[Exercise brief] An exact reproduction of the records is required. Images must be left out.

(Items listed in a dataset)
○ ○ ○
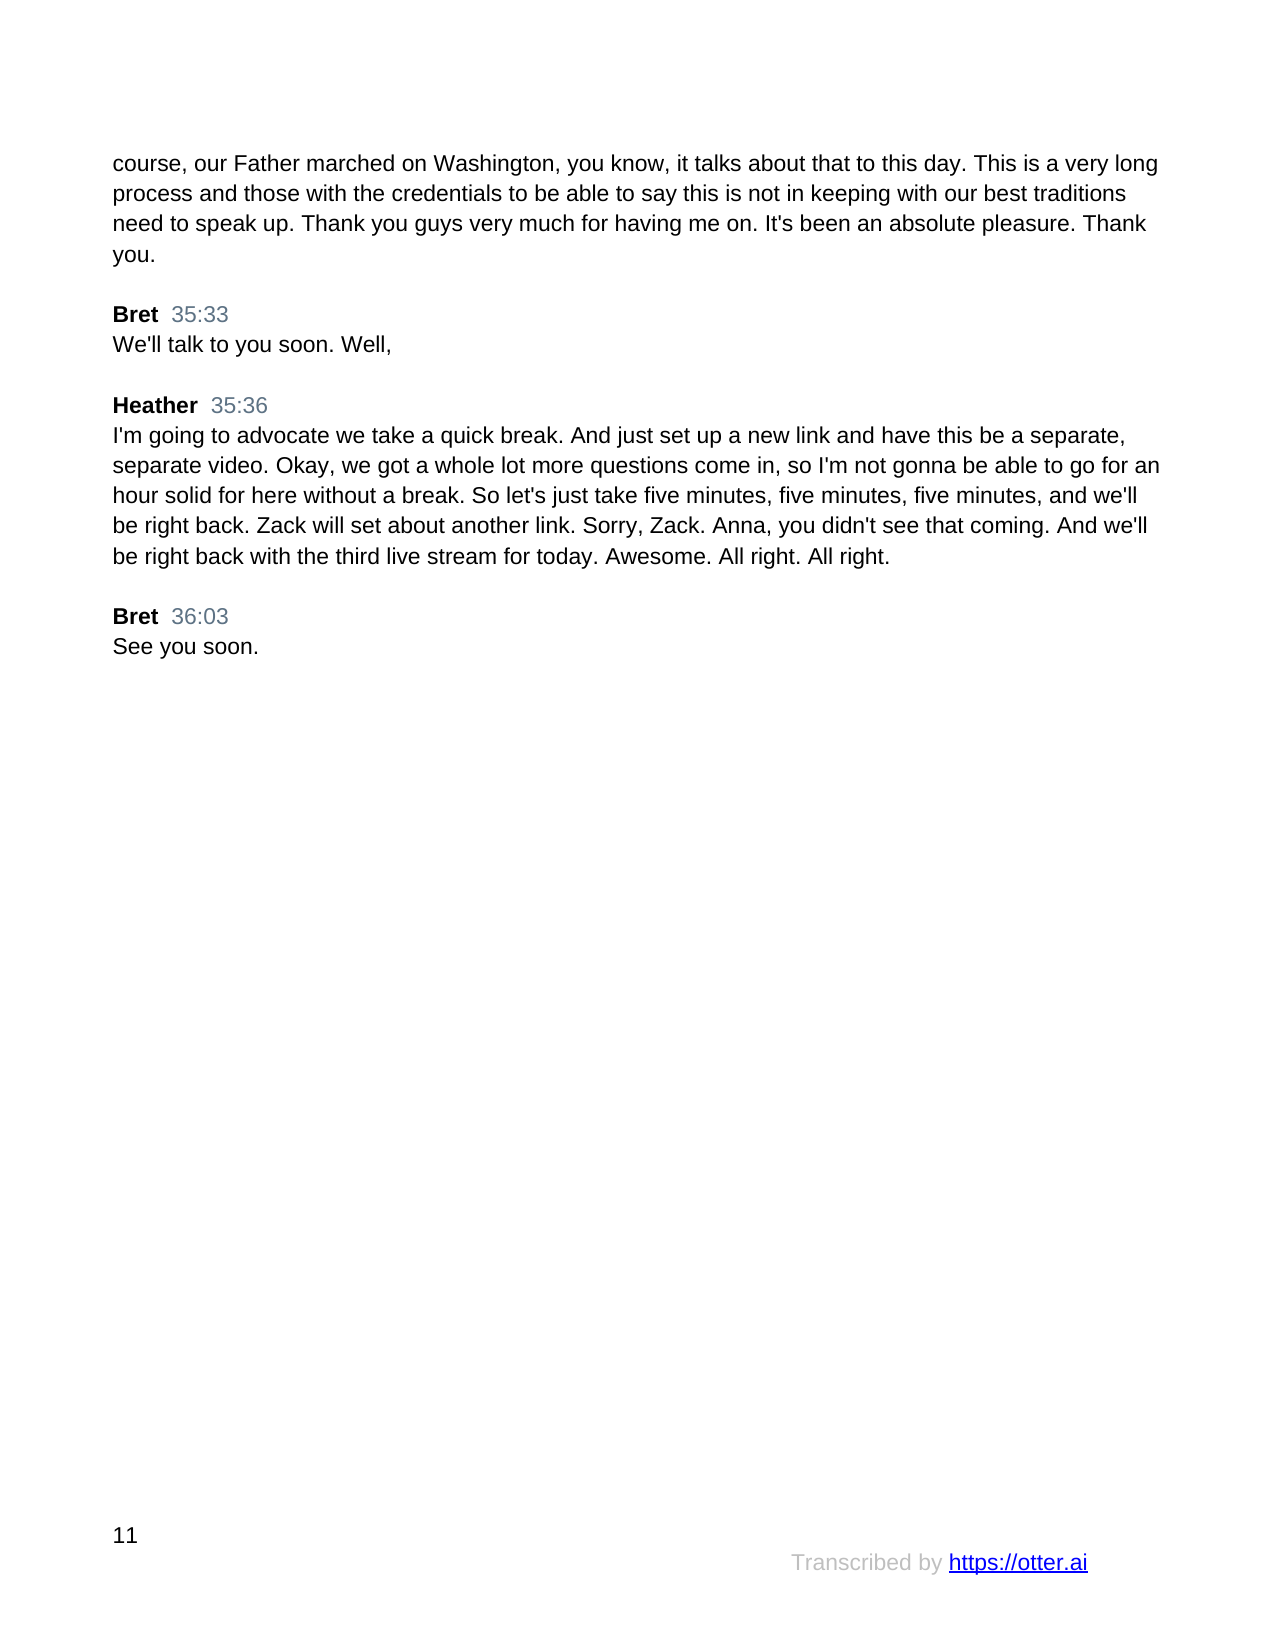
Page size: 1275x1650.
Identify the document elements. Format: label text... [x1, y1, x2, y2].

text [112, 150, 1162, 267]
text We'll talk to you soon. Well, [112, 331, 1162, 358]
text Heather 35:36 [112, 392, 1162, 418]
text See you soon. [112, 633, 1162, 660]
text Bret 35:33 [112, 301, 1162, 327]
text I'm going to advocate we take a quick break. And just set up a new link and have this be a separate, separate video. Okay, we got a whole lot more questions come in, so I'm not gonna be able to go for an hour solid for here without a break. So let's just take five minutes, five minutes, five minutes, and we'll be right back. Zack will set about another link. Sorry, Zack. Anna, you didn't see that coming. And we'll be right back with the third live stream for today. Awesome. All right. All right. [112, 422, 1162, 569]
text Bret 36:03 [112, 603, 1162, 629]
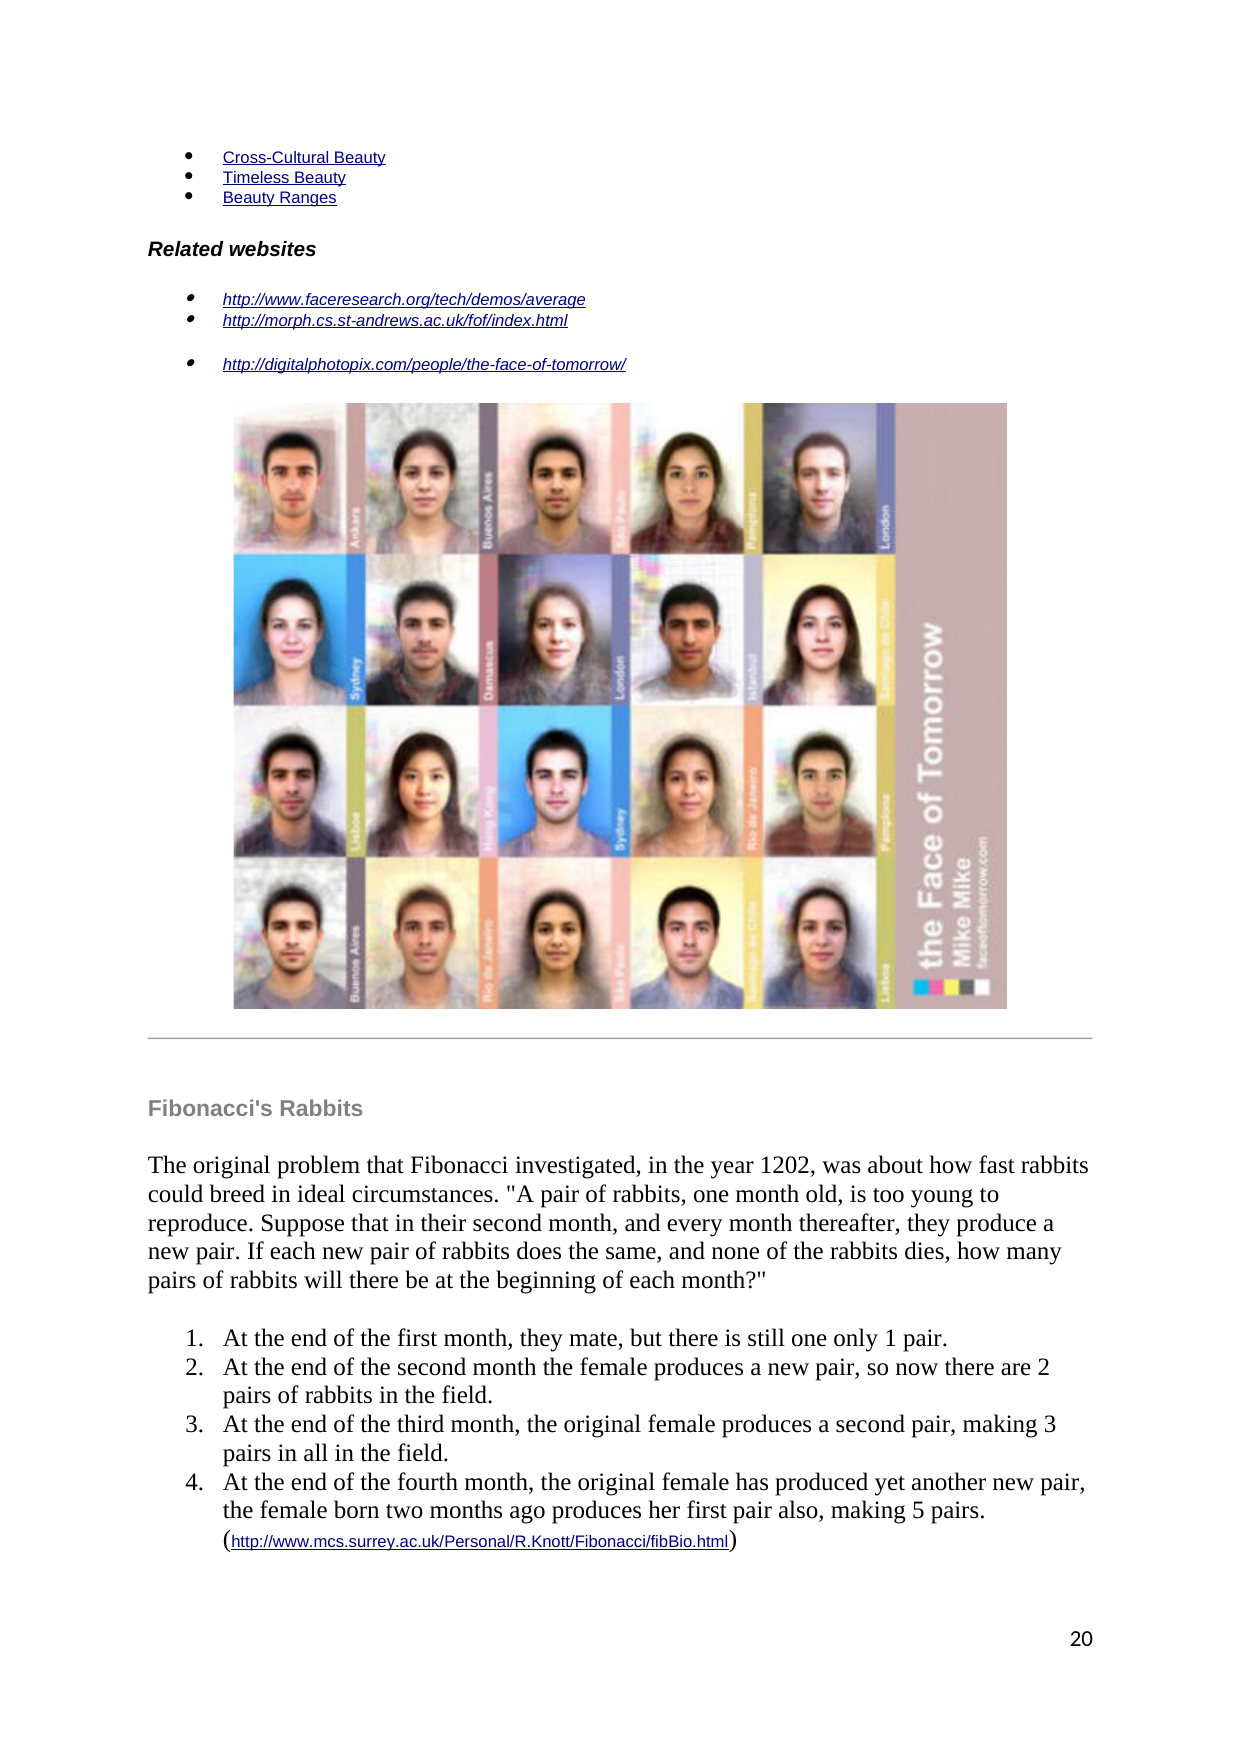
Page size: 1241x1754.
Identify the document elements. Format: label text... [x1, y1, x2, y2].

text Related websites [148, 237, 1093, 261]
list http://digitalphotopix.com/people/the-face-of-tomorrow/ [185, 354, 1093, 374]
text The original problem that Fibonacci investigated, in the year 1202, was about how fast rabbits could breed in ideal circumstances. "A pair of rabbits, one month old, is too young to reproduce. Suppose that in their second month, and every month thereafter, they produce a new pair. If each new pair of rabbits does the same, and none of the rabbits dies, how many pairs of rabbits will there be at the beginning of each month?" [148, 1150, 1093, 1294]
picture [233, 403, 1007, 1009]
text Fibonacci's Rabbits [148, 1095, 1093, 1121]
list At the end of the second month the female produces a new pair, so now there are 2 pairs of rabbits in the field. [185, 1352, 1093, 1409]
list At the end of the third month, the original female produces a second pair, making 3 pairs in all in the field. [185, 1409, 1093, 1467]
list At the end of the fourth month, the original female has produced yet another new pair, the female born two months ago produces her first pair also, making 5 pairs. (http://www.mcs.surrey.ac.uk/Personal/R.Knott/Fibonacci/fibBio.html) [185, 1467, 1093, 1553]
list At the end of the first month, they mate, but there is still one only 1 pair. [185, 1323, 1093, 1352]
list http://morph.cs.st-andrews.ac.uk/fof/index.html [185, 310, 1093, 354]
list http://www.faceresearch.org/tech/demos/average [185, 290, 1093, 310]
list Beauty Ranges [185, 188, 1093, 208]
list Cross-Cultural Beauty [185, 148, 1093, 168]
list Timeless Beauty [185, 168, 1093, 188]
○ ○ ○
[Exercise answer]
Page size: 1275x1650.
Identify the document elements. Format: label text... [x1, y1, x2, y2].

text [112, 150, 1162, 267]
text We'll talk to you soon. Well, [112, 331, 1162, 358]
text Heather 35:36 [112, 392, 1162, 418]
text See you soon. [112, 633, 1162, 660]
text Bret 35:33 [112, 301, 1162, 327]
text I'm going to advocate we take a quick break. And just set up a new link and have this be a separate, separate video. Okay, we got a whole lot more questions come in, so I'm not gonna be able to go for an hour solid for here without a break. So let's just take five minutes, five minutes, five minutes, and we'll be right back. Zack will set about another link. Sorry, Zack. Anna, you didn't see that coming. And we'll be right back with the third live stream for today. Awesome. All right. All right. [112, 422, 1162, 569]
text Bret 36:03 [112, 603, 1162, 629]
Page size: 1241x1754.
Identify the document elements. Format: label text... [x1, y1, x2, y2].

text Related websites [148, 237, 1093, 261]
list http://digitalphotopix.com/people/the-face-of-tomorrow/ [185, 354, 1093, 374]
text The original problem that Fibonacci investigated, in the year 1202, was about how fast rabbits could breed in ideal circumstances. "A pair of rabbits, one month old, is too young to reproduce. Suppose that in their second month, and every month thereafter, they produce a new pair. If each new pair of rabbits does the same, and none of the rabbits dies, how many pairs of rabbits will there be at the beginning of each month?" [148, 1150, 1093, 1294]
picture [233, 403, 1007, 1009]
text Fibonacci's Rabbits [148, 1095, 1093, 1121]
list At the end of the second month the female produces a new pair, so now there are 2 pairs of rabbits in the field. [185, 1352, 1093, 1409]
list At the end of the third month, the original female produces a second pair, making 3 pairs in all in the field. [185, 1409, 1093, 1467]
list At the end of the fourth month, the original female has produced yet another new pair, the female born two months ago produces her first pair also, making 5 pairs. (http://www.mcs.surrey.ac.uk/Personal/R.Knott/Fibonacci/fibBio.html) [185, 1467, 1093, 1553]
list At the end of the first month, they mate, but there is still one only 1 pair. [185, 1323, 1093, 1352]
list http://morph.cs.st-andrews.ac.uk/fof/index.html [185, 310, 1093, 354]
list http://www.faceresearch.org/tech/demos/average [185, 290, 1093, 310]
list Beauty Ranges [185, 188, 1093, 208]
list Cross-Cultural Beauty [185, 148, 1093, 168]
list Timeless Beauty [185, 168, 1093, 188]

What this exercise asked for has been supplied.